The leaves that had fallen earliest in the season were wet from old rains. The newest leaves, fallen atop them, left a fine, pale dust on Tristen's boots, and the brown, wet depths of the drifts streaked that dust as his walking disturbed unguessed colors: a dazzling yellow, a vivid jewel red. Spying a particularly large dry oak leaf, he picked it up for a particular treasure and carried it with him as he walked to his usual vantage at the edge of this hilltop woods, the sheer, wooded cliff from which he could reliably look down and see his guards watering their horses at the forest spring just below.
But unexpected sunlight shone through the trees to his right as he approached the edge; and a glance showed him a distant grassy meadow and a succession of forest-crowned hills marching in endless order in the east.
He had never noticed that view before. He was amazed as he moved branches aside to reach a new vantage--even while it unfolded to him, as strange new things would do, that this new barrenness of the woods, these revelations of unseen hills, were but one more sign of the season. The grayness of the trees in that moment of magic evoked memories (and he had so few memories) of a place all but forgotten, and then known again, yes, not here, but there. The deepest woods of Marna, where he had begun his life, had been gray like this in springtime. For a moment he could deceive his own heart with the sight and think he was there and then, where Marna's trees had stood so thick and dark they shut out the sun.
But here ... here and now, the bright Guelen sunlight very easily reached him through the branches and cast all the other hills, all the low-lying meadows and hazy forested crests, in glorious gray and gold as far as he could see.

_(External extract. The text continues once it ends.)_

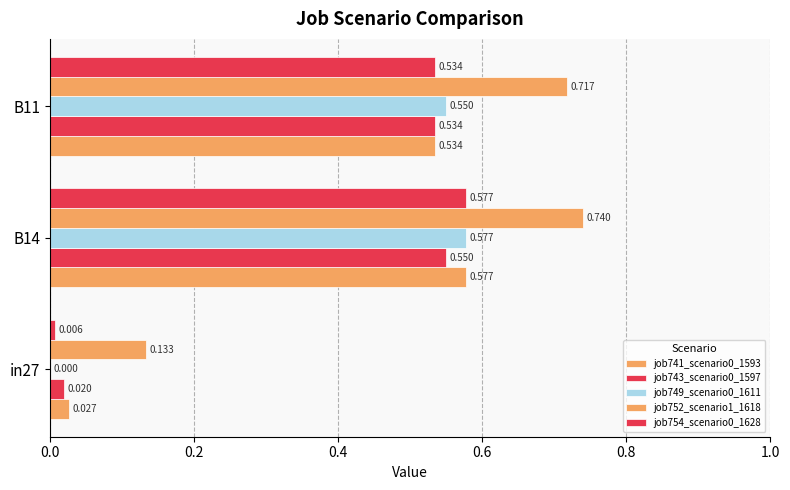

Which series has the largest total across all categories?

job752_scenario1_1618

In the joy of the sight he released the captive leaf, letting it enjoy a second, unlooked-for life before it wafted down, down, to settle lower on the hill next a lichen-mottled outcrop of rock. There another gust caught it and the leaf, not yet defeated, explored the changed world on the very winds that had once robbed it of safety. Thoughtless of the act a moment before, he suddenly longed for the leaf to live, fly back to spring and become green again. He longed for all the woods to be green and the wind to sigh with the mysterious voices of his first days.He longed to know this province of Guelessar as he had known the surrounds of Ynefel.

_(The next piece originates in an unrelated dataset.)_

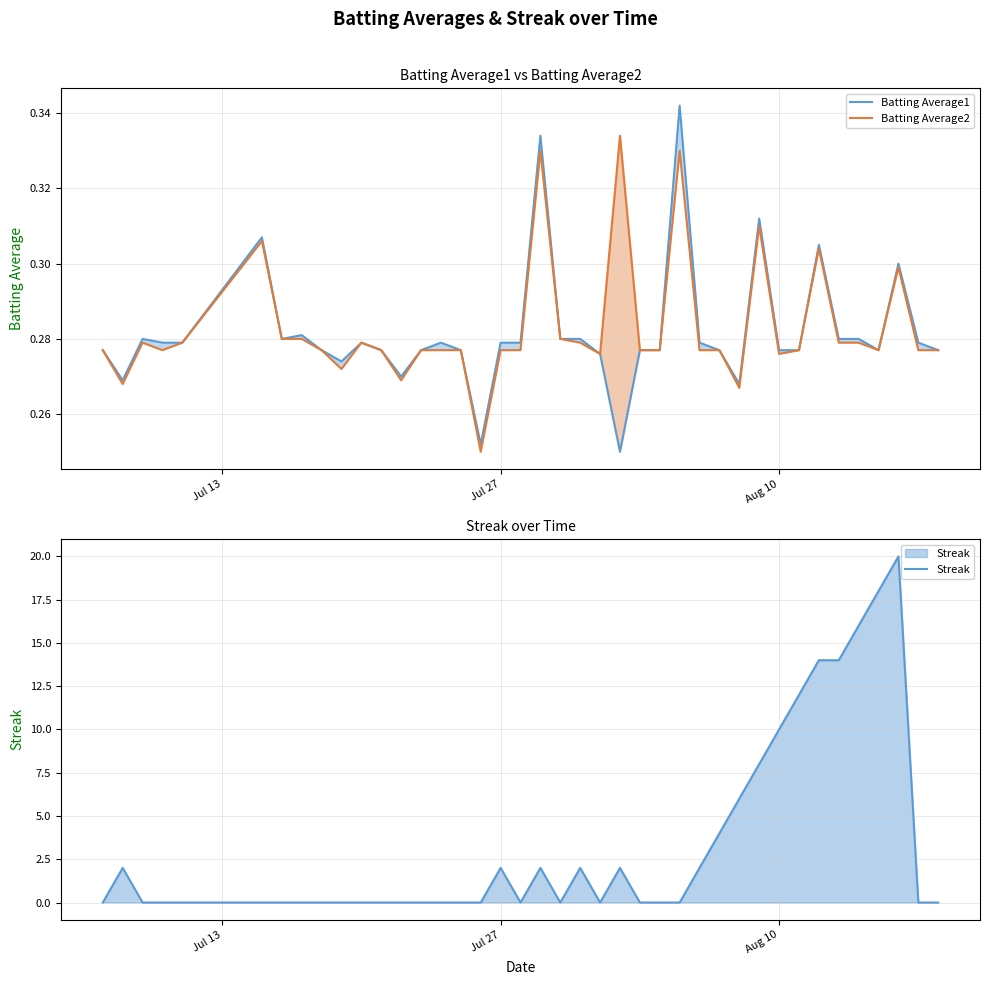

List the series in order of their peak value, lowest first.

Batting Average2, Batting Average1, Streak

He longed for a thousand things, all of them dangerous.
Petelly meanwhile had trailed off at his own direction, doubtless crushing a score of remarkable leaves underfoot as he wandered nose down, sniffing under the autumn piles for whatever might prove edible underneath. He was a practical horse. Long hairs abounded in Petelly's bay coat, making him appear stockier than he was, a disgrace among the highbred horses of the guard, and Petelly's jaw, never fine, was thick and massive with beard that riffled in the wind. All the horses and the cattle in the fields had been growing shaggier by the day. The guards said the coats on the cattle, the vast chevrons of birds skeining across the skies, that foretold a bitter winter, with snow likely before the full moon. The servants in the king's household were unpacking quilts and woolen clothes and airing them where they could, foreseeing the same, and Tristen looked forward to that event with mingled curiosity and trepidation. Once the snow began in earnest, so he had heard, it would lie deep and white all winter, killing the fields, putting the trees to sleep.
Winter when it came was a last season before the full circle of a year ... the very last season.